Thursday, June 19, 2014

Fear of Failure Paralysis

You have just made five consecutive losing trades. Your confidence is shaken, and now you are reluctant to make another trade. You begin to think, "Why should I try again, I'll just lose again, and if I do, well, I don't think I can take it." Outlook and expectations influence how we trade. If we recently have experienced a series of failures it changes our outlook. Rather than anticipating a win, we now expect failure. We become paralyzed by the fear of failure. We have trouble putting on another trade. 

When trading, it is sometimes necessary to get the law of averages to work in our favor. That can often mean making trade after trade to determine if our strategy is faulty or if market conditions have changed. It is necessary to counteract the fear of failure and to motivate ourselves to press on in the face of setbacks.

Identify the core assumptions that underlie your fear and refute them. Many times a fear of failure concerns your tendency to avoid facing problems head on. Rather than face our fears, we tend to believe that it is easier to avoid dealing with them by denying their existence. Fortunately, we can often beat this fear by realizing that facing our fears isn't as difficult as we expect them to be.
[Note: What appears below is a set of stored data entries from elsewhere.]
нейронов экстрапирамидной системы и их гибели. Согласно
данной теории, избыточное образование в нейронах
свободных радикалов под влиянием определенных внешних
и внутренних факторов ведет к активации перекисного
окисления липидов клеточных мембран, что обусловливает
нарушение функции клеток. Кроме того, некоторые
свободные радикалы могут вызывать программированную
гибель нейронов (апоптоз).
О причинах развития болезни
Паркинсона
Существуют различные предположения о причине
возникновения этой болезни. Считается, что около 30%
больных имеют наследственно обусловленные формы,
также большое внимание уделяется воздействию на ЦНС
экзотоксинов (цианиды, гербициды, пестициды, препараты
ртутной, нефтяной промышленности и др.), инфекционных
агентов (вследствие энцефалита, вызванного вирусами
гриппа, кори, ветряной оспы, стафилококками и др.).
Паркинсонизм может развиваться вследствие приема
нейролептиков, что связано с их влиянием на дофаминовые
A second assumption that underlies our fear of failure is our belief that one must be thoroughly competent, adequate, and achieving. Holding such a belief produces fear and anxiety, which for traders often produces hesitation and self-doubt. It is easy to see how you developed this belief. While growing up, whether it was at home, school or work, you often faced adverse consequences for not being capable. Consequently, over time, you learned to believe that you must be thoroughly competent, adequate, and achieving in everything that you do. If you believe that you must always be competent, you will waste all your limited psychological energy mulling over the negative consequences of failing, rather than focusing on what you are doing now to implement your current trading plan.

Don't let a fear of failure interfere with your trading success. You don't have to be perfect. As any seasoned trader will tell you, one is bound to make mistakes occasionally, and if you are consumed with avoiding them, you'll be so anxious and fearful that you will make even more mistakes. So remind yourself that it is not useful to believe that you must be thoroughly competent, adequate, and achieving. No trader can live up to that standard, and ironically, if you try to, you'll have difficulty trading profitably and consistently.